The Isparta Angle is an inverse-V-shaped morphotectonic structure located in southwestern Anatolia, to the north of the Gulf of Antalya.

Formed by the intersection of the Aegean and Cyprian tectonic arcs, and located between the continental Bey Dağları and Anatolian blocks,

the Isparta Angle is a geologically complex area with many nappes of diverse ages and origins that were pushed onto the Menderes-Tauride platform. The Isparta Angle is a result of the Anatolian Plate's rotation from the early Paleocene to the early Pliocene.

This is a very seismically active area. It is "characterized by a series of grabens and horsts" separated by active faults.

Several sediment basins formed in the Isparta Angle during Oligocene and Neogene times as a result of episodic closures of the Neo-Tethys. From west to east on the south side, these include the Kasaba-Korkuteli Basin (on the western edge of the Isparta Angle), the Aksu Basin and Köprüçay Basin (both in the angle's "southern core"), and the Manavgat Basin (located on the eastern edge). Of these, the Aksu, Köprüçay, and Manavgat Basins together make up the Antalya Basin.

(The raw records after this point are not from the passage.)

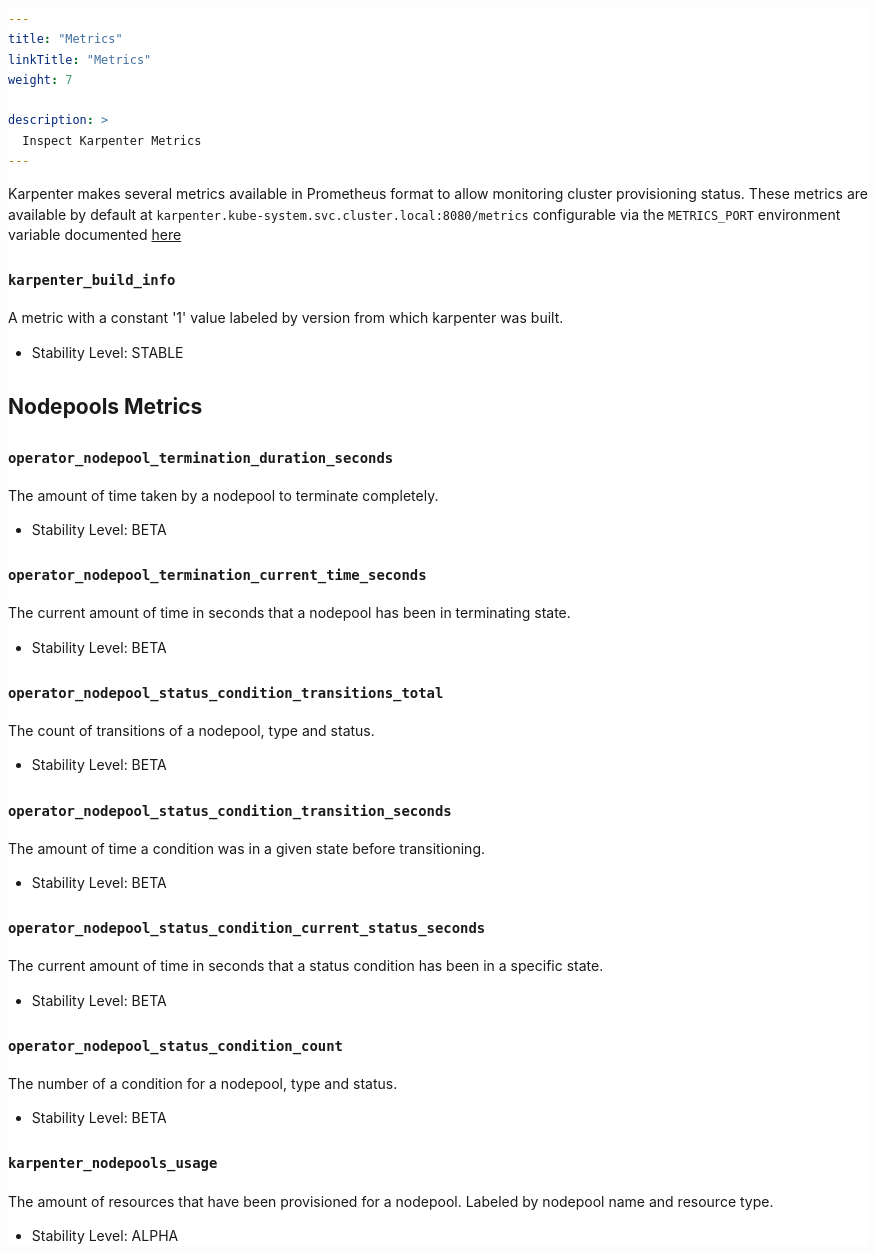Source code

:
 ```yaml
---
title: "Metrics"
linkTitle: "Metrics"
weight: 7

description: >
  Inspect Karpenter Metrics
---
```


Karpenter makes several metrics available in Prometheus format to allow monitoring cluster provisioning status. These metrics are available by default at `karpenter.kube-system.svc.cluster.local:8080/metrics` configurable via the `METRICS_PORT` environment variable documented [here](../settings)
### `karpenter_build_info`
A metric with a constant '1' value labeled by version from which karpenter was built.
- Stability Level: STABLE

## Nodepools Metrics

### `operator_nodepool_termination_duration_seconds`
The amount of time taken by a nodepool to terminate completely.
- Stability Level: BETA

### `operator_nodepool_termination_current_time_seconds`
The current amount of time in seconds that a nodepool has been in terminating state.
- Stability Level: BETA

### `operator_nodepool_status_condition_transitions_total`
The count of transitions of a nodepool, type and status.
- Stability Level: BETA

### `operator_nodepool_status_condition_transition_seconds`
The amount of time a condition was in a given state before transitioning.
- Stability Level: BETA

### `operator_nodepool_status_condition_current_status_seconds`
The current amount of time in seconds that a status condition has been in a specific state.
- Stability Level: BETA

### `operator_nodepool_status_condition_count`
The number of a condition for a nodepool, type and status.
- Stability Level: BETA

### `karpenter_nodepools_usage`
The amount of resources that have been provisioned for a nodepool. Labeled by nodepool name and resource type.
- Stability Level: ALPHA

On the north side, the basins include the axial Tauride molasse basin as well as the Çameli, Acıpayam, Karamanlı, Burdur, Isparta, Senirkent, Dinar, Dombayova–Sandıklı, Karadirek, Sinanpaşa, Haydarlı–Karaadilli, the Gelendost, the Beyşehir–Yarıkkaya, the Şuhut, and the Akşehir–Afyon basins. Other features in the "northern core" of the Isparta Angle include the Yalvaç, Gelendost, and Eğirdir–Kovada grabens.